Post-regeneration episodes are tricky. By and large the first episodes of the new actor as The Doctor focus either on an exhausted and confused Doctor trying to discover his himself for the first time (“Time and the Rani“) or resting and being out of action for much of the episode (“Castrovalva,” “The Christmas Invasion“). My main takeaway from “Deep Breath,” other than the fact that the jury is still out on just what kind of man the Twelfth Doctor (Peter Capaldi) will be, is reminding me how well-constructed an episode “The Eleventh Hour” was. The Fifth Series premiere works as a strong story apart from the novelty of introducing a new actor into the series’ starring role. By contrast, while “Deep Breath” isn’t awful, it’s a far cry from the strides Matt Smith took in his first episode as the Eleventh Doctor.
Picking up sometime after the events of “The Time of The Doctor,” a befuddled Doctor and Clara (Jenna-Louise Coleman) arrive back in Victorian London after bouncing around time and space for an indeterminate period. Oh, and they bring a Tyrannosaurus Rex with them. Sadly the dinosaur is only a red herring and quickly dealt with as the main story involves clockwork automotons attempting to make themselves more human. If that sounds a tad familiar, it is.
One of movie critic Roger Ebert‘s cardinal rules about movies is that they shouldn’t purposefully remind you of better movies you would rather be watching. And that’s a major problem here. Aside from directly lifting (and even referencing) one of the best episodes of Doctor Who ever made (“The Girl in the Fireplace“) the start of the new series returns The Doctor and Clara back to the company of Madame Vastra (Neve McIntosh), Jenny Flint (Catrin Stewart), and their Sontaran butler Strax (Dan Starkey) . Now I enjoy this threesome, but the series has relied heavily on them over the past season and to do so again also reminds us of better moments each has found in other episodes.
That said, one of the best scenes of the season premiere doesn’t include The Doctor at all. The scene takes place between Clara and Madame Vastra who begins questioning the Earth girl’s loyalty which has wavered based on the changes both to the physical and emotional state of The Doctor. The scene reestablishes Clara as the companion The Doctor needs as well as force her to fight and defend the privilege which has been offered to her.
In terms of continuity the episode offers Clara the same kind of confusion Rose Tyler (Billie Piper) dealt with when meeting the Tenth Doctor (David Tennant) for the first time, unsure as to how much her Doctor has changed. With The Doctor acting off for most of the episode it’s hard to get a read on just what kind of a man this version of the character will be (hopefully less goofy).
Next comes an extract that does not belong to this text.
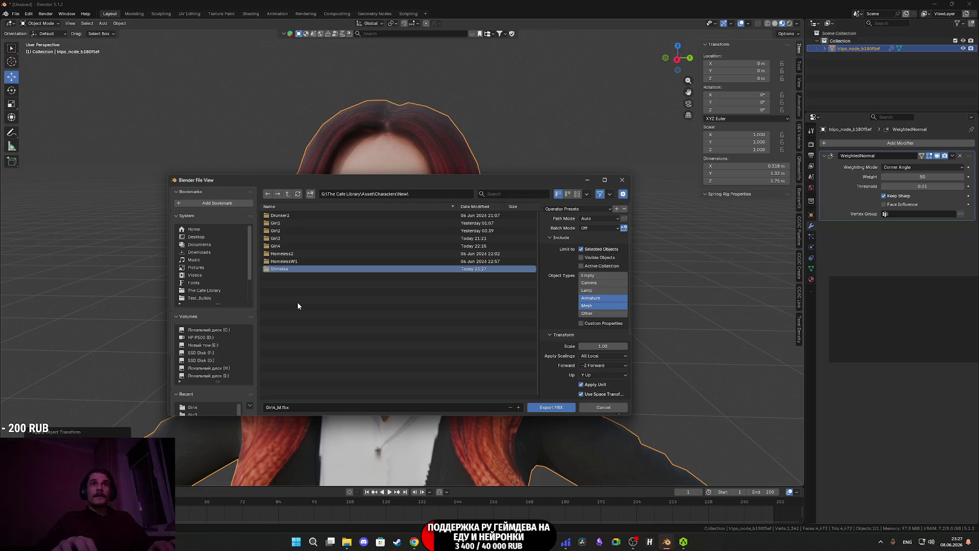
pyautogui.click(300, 408)
pyautogui.write('Shmelka')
The episode does ends on a strong note with The Doctor and Clara finally having a real conversation, really one of only two scenes the pair actually do any real interacting (the first being the restaurant sequence which gives delivers the episode’s best line). Pulling on threads of stories already begun, we get mention again of the mysterious phone call that led Clara to meeting The Doctor as well as the introduction of Michelle Gomez as Missy (AKA River Song-lite) who it appears has an undisclosed history with The Doctor and some larger role to play in the days to come.